送给王老师看的稿子,最初成型是在三年前,当时也曾投过稿,但投出去就石沉大海般没有下文了。那时的沮丧感实在难以用笔墨来形容,以至于觉得干脆承认自己做了一年的无用功,放弃原来的想法是更容易的事,然而内心深处却又那么地不能甘心。在这个时候,是王老师的鼓励让我坚持了下来,继续把“转型范式”作为研究各类现实问题的出发点。说起来,尽管我对自己总是有着这样那样的怀疑,但我没有怀疑过王老师对学术研究方向的判断。
前段时间,受理论界一些争论的启发,写了一篇关于财政学中的政治经济学问题的感想,一时兴起就交给了陈共老师。后来在系里聚会时,陈老师特意叫我坐到他身边,详详细细地给我讲他对这一问题的看法。那时的自己,也是同样的感受。
上学期教财政学的时候,有一次无意中说起这部分内容当年是陈共老师给我们那届学生讲的,下面就是一片羡慕的低呼声。我意识到,因为和陈老师相处久了,我竟然忘记了上过陈老师的课是一件多么令人骄傲的事。接着又想到,什么时候我这个学生才拿的出一些能令他感到骄傲的成果呢?对此,目前只能以一声叹息来回答。我已经拥有了让学生骄傲的老师,我也得努力成为让老师骄傲的学生才行啊!

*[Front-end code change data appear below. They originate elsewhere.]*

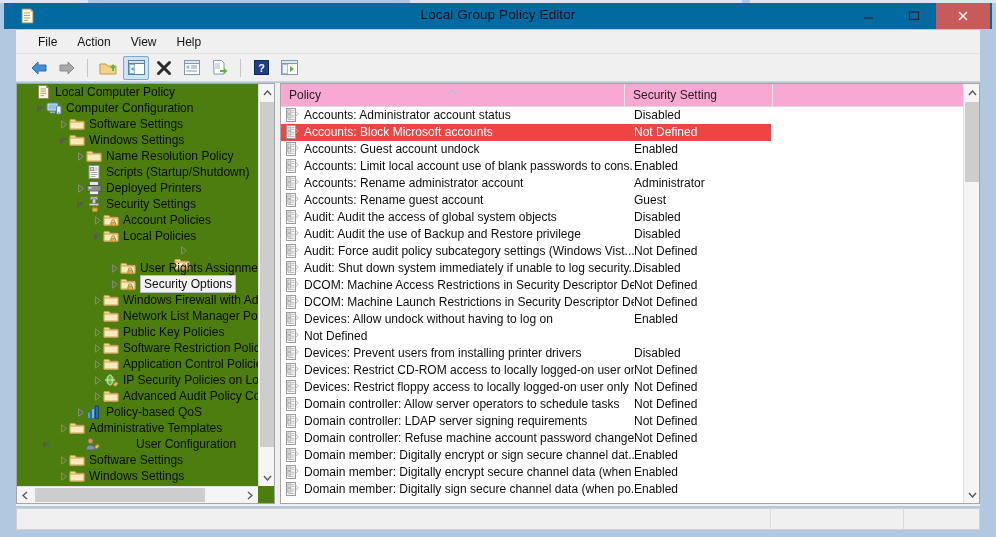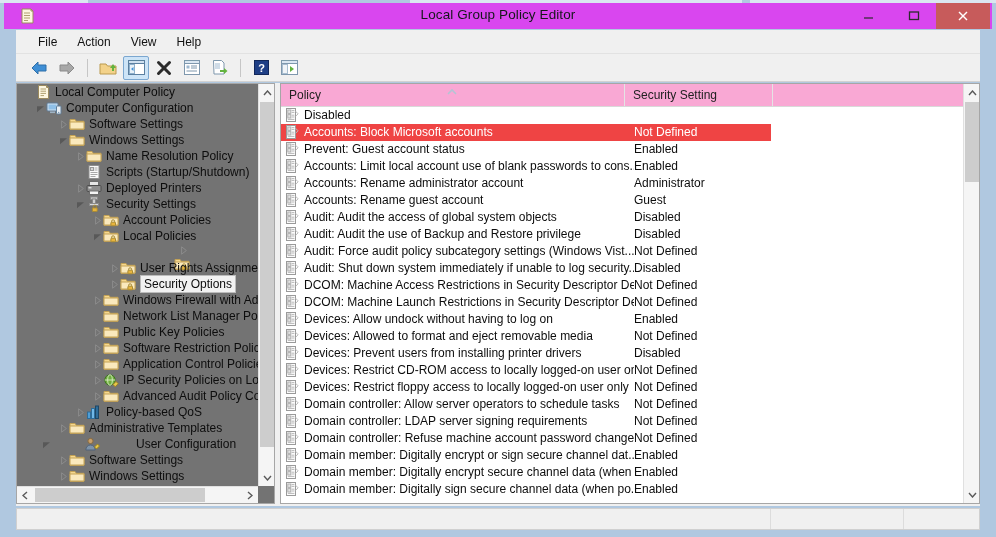--- a/index.html
+++ b/index.html
@@ -23,7 +23,7 @@
 
   #titlebar {
     position: absolute; left: 4px; top: 3px; width: 988px; height: 26px;
-    background: #d946ef;
+    background: #0369a1;
   }
   #titlebar .app-icon {
     position: absolute; left: 14px; top: 4px; width: 18px; height: 18px;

当年上大四的时候,为了让本科生有机会接触一下平时无缘得见的教授们,学院里安排每位教授都给我们讲一堂课。课都安排在晚上,由我负责送老师们回住所。正是因为这个原因,我第一次见到了王老师,那时的情景依旧历历在目:一老一少一对师生,慢慢地骑车穿过夜晚空荡荡的校园和街道,我们轻声交谈着,月光把影子甩在了身后……
这一景象也是我和老先生们在一起时的感觉的体现:夜还长,路还远,老前辈们还在努力着呢,我也必须跟上。